**Task description:** Nothing in the copy should be a picture; everything else in the listing is to be restated exactly.

Start of Listed records

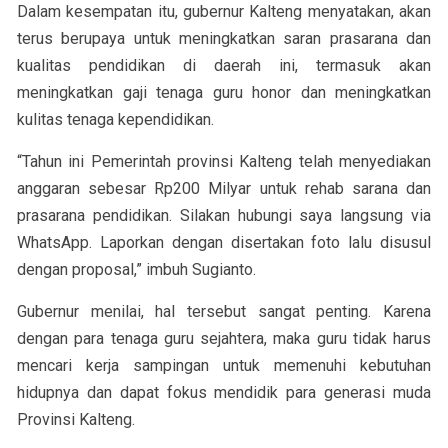
Dalam kesempatan itu, gubernur Kalteng menyatakan, akan
terus berupaya untuk meningkatkan saran prasarana dan
kualitas pendidikan di daerah ini, termasuk akan
meningkatkan gaji tenaga guru honor dan meningkatkan
kulitas tenaga kependidikan.
“Tahun ini Pemerintah provinsi Kalteng telah menyediakan
anggaran sebesar Rp200 Milyar untuk rehab sarana dan
prasarana pendidikan. Silakan hubungi saya langsung via
WhatsApp. Laporkan dengan disertakan foto lalu disusul
dengan proposal,” imbuh Sugianto.
Gubernur menilai, hal tersebut sangat penting. Karena
dengan para tenaga guru sejahtera, maka guru tidak harus
mencari kerja sampingan untuk memenuhi kebutuhan
hidupnya dan dapat fokus mendidik para generasi muda
Provinsi Kalteng.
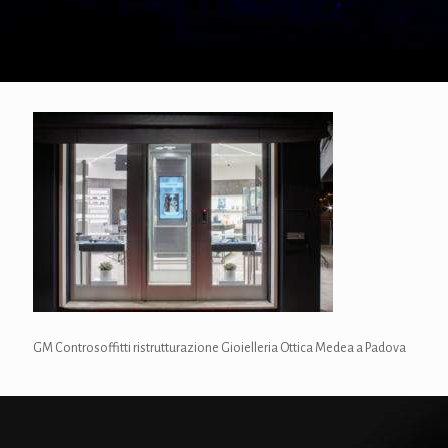
GM Controsoffitti ristrutturazione Gioielleria Ottica Medea a Padova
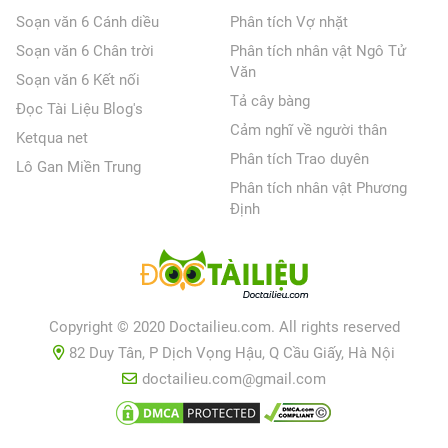
Soạn văn 6 Cánh diều
Phân tích Vợ nhặt
Soạn văn 6 Chân trời
Phân tích nhân vật Ngô Tử
Văn
Soạn văn 6 Kết nối
Tả cây bàng
Đọc Tài Liệu Blog's
Cảm nghĩ về người thân
Ketqua net
Phân tích Trao duyên
Lô Gan Miền Trung
Phân tích nhân vật Phương
Định
Copyright © 2020 Doctailieu.com. All rights reserved
82 Duy Tân, P Dịch Vọng Hậu, Q Cầu Giấy, Hà Nội
doctailieu.com@gmail.com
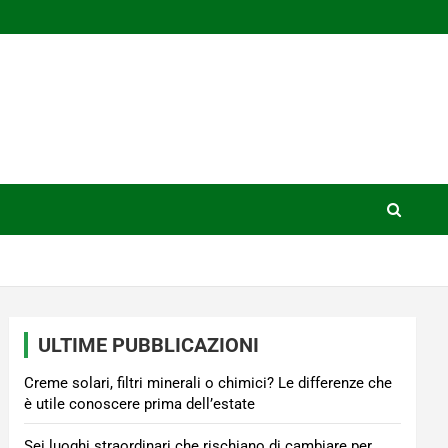
ULTIME PUBBLICAZIONI
Creme solari, filtri minerali o chimici? Le differenze che
è utile conoscere prima dell’estate
Sei luoghi straordinari che rischiano di cambiare per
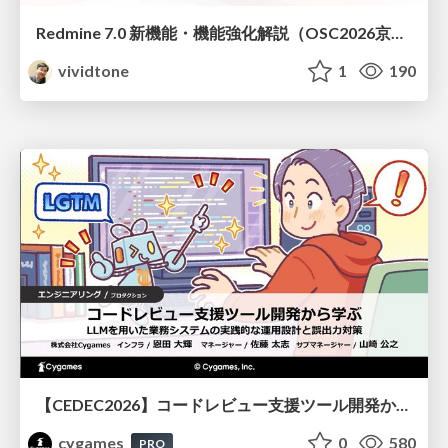
Redmine 7.0 新機能・機能強化解説（OSC2026京都ダイジェスト版）
vividtone
1
190
【CEDEC2026】コードレビュー支援ツール開発から学ぶ：LLMを用いた業務システムの実践的な運用設計と誤出力対策
cygames
0
580
PRO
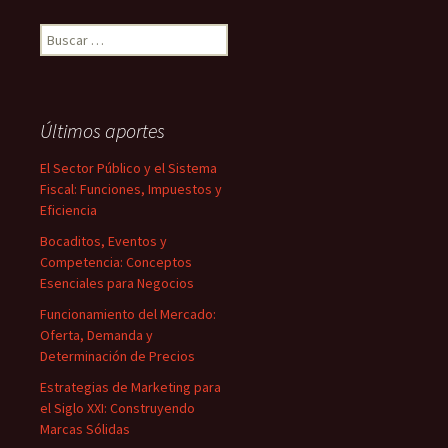
Buscar:
Últimos aportes
El Sector Público y el Sistema
Fiscal: Funciones, Impuestos y
Eficiencia
Bocaditos, Eventos y
Competencia: Conceptos
Esenciales para Negocios
Funcionamiento del Mercado:
Oferta, Demanda y
Determinación de Precios
Estrategias de Marketing para
el Siglo XXI: Construyendo
Marcas Sólidas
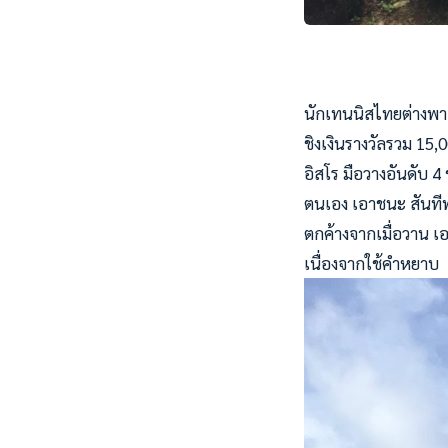
นักเทนนิสไทยต่างพาเ
ชิงเงินรางวัลรวม 15
อิสโร มือวางอันดับ 4
ตนเอง เอาชนะ สันทีพ 
ตกค้างจากเมื่อวาน เ
เนื่องจากใช้คำหยาบ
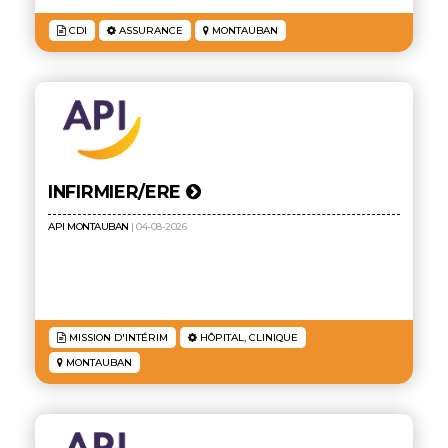
CDI
ASSURANCE
MONTAUBAN
INFIRMIER/ERE
API MONTAUBAN
| 04-08-2026
MISSION D'INTÉRIM
HÔPITAL, CLINIQUE
MONTAUBAN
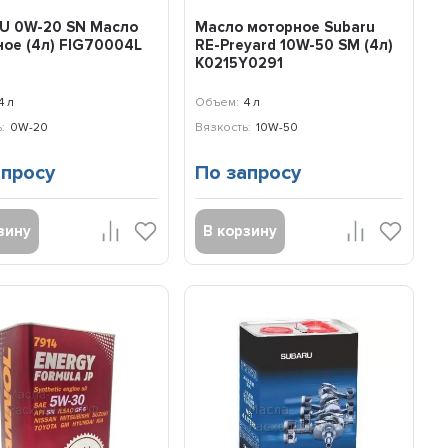
U 0W-20 SN Масло
Масло моторное Subaru
ое (4л) FIG70004L
RE-Preyard 10W-50 SM (4л)
K0215Y0291
4 л
Объем:
4 л
:
0W-20
Вязкость:
10W-50
апросу
По запросу
зину
В корзину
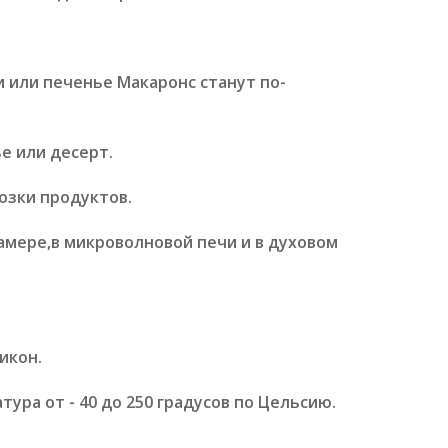
и или печенье Макаронс станут по-
е или десерт.
озки продуктов.
амере,в микроволновой печи и в духовом
икон.
ра от - 40 до 250 градусов по Цельсию.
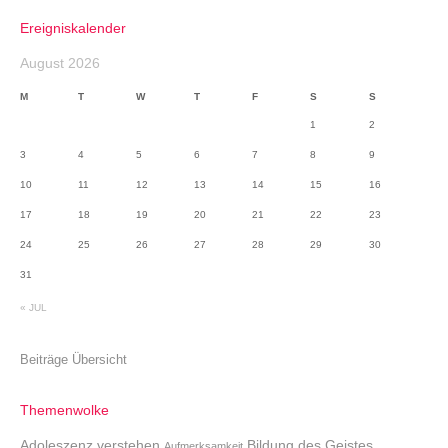
Ereigniskalender
August 2026
M
T
W
T
F
S
S
1
2
3
4
5
6
7
8
9
10
11
12
13
14
15
16
17
18
19
20
21
22
23
24
25
26
27
28
29
30
31
« JUL
Beiträge Übersicht
Themenwolke
Adoleszenz verstehen
Bildung des Geistes
Aufmerksamkeit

End of Listed records

**Result:**
Dalam kesempatan itu, gubernur Kalteng menyatakan, akan
terus berupaya untuk meningkatkan saran prasarana dan
kualitas pendidikan di daerah ini, termasuk akan
meningkatkan gaji tenaga guru honor dan meningkatkan
kulitas tenaga kependidikan.
“Tahun ini Pemerintah provinsi Kalteng telah menyediakan
anggaran sebesar Rp200 Milyar untuk rehab sarana dan
prasarana pendidikan. Silakan hubungi saya langsung via
WhatsApp. Laporkan dengan disertakan foto lalu disusul
dengan proposal,” imbuh Sugianto.
Gubernur menilai, hal tersebut sangat penting. Karena
dengan para tenaga guru sejahtera, maka guru tidak harus
mencari kerja sampingan untuk memenuhi kebutuhan
hidupnya dan dapat fokus mendidik para generasi muda
Provinsi Kalteng.
GM Controsoffitti ristrutturazione Gioielleria Ottica Medea a Padova
Soạn văn 6 Cánh diều
Phân tích Vợ nhặt
Soạn văn 6 Chân trời
Phân tích nhân vật Ngô Tử
Văn
Soạn văn 6 Kết nối
Tả cây bàng
Đọc Tài Liệu Blog's
Cảm nghĩ về người thân
Ketqua net
Phân tích Trao duyên
Lô Gan Miền Trung
Phân tích nhân vật Phương
Định
Copyright © 2020 Doctailieu.com. All rights reserved
82 Duy Tân, P Dịch Vọng Hậu, Q Cầu Giấy, Hà Nội
doctailieu.com@gmail.com
ULTIME PUBBLICAZIONI
Creme solari, filtri minerali o chimici? Le differenze che
è utile conoscere prima dell’estate
Sei luoghi straordinari che rischiano di cambiare per
Redmine 7.0 新機能・機能強化解説（OSC2026京都ダイジェスト版）
vividtone
1
190
【CEDEC2026】コードレビュー支援ツール開発から学ぶ：LLMを用いた業務システムの実践的な運用設計と誤出力対策
cygames
0
580
PRO
Buscar:
Últimos aportes
El Sector Público y el Sistema
Fiscal: Funciones, Impuestos y
Eficiencia
Bocaditos, Eventos y
Competencia: Conceptos
Esenciales para Negocios
Funcionamiento del Mercado:
Oferta, Demanda y
Determinación de Precios
Estrategias de Marketing para
el Siglo XXI: Construyendo
Marcas Sólidas
นักเทนนิสไทยต่างพาเ
ชิงเงินรางวัลรวม 15
อิสโร มือวางอันดับ 4
ตนเอง เอาชนะ สันทีพ 
ตกค้างจากเมื่อวาน เ
เนื่องจากใช้คำหยาบ
CDI
ASSURANCE
MONTAUBAN
INFIRMIER/ERE
API MONTAUBAN
| 04-08-2026
MISSION D'INTÉRIM
HÔPITAL, CLINIQUE
MONTAUBAN
U 0W-20 SN Масло
Масло моторное Subaru
ое (4л) FIG70004L
RE-Preyard 10W-50 SM (4л)
K0215Y0291
4 л
Объем:
4 л
:
0W-20
Вязкость:
10W-50
апросу
По запросу
зину
В корзину
и или печенье Макаронс станут по-
е или десерт.
озки продуктов.
амере,в микроволновой печи и в духовом
икон.
ра от - 40 до 250 градусов по Цельсию.
Ereigniskalender
August 2026
M
T
W
T
F
S
S
1
2
3
4
5
6
7
8
9
10
11
12
13
14
15
16
17
18
19
20
21
22
23
24
25
26
27
28
29
30
31
« JUL
Beiträge Übersicht
Themenwolke
Adoleszenz verstehen
Bildung des Geistes
Aufmerksamkeit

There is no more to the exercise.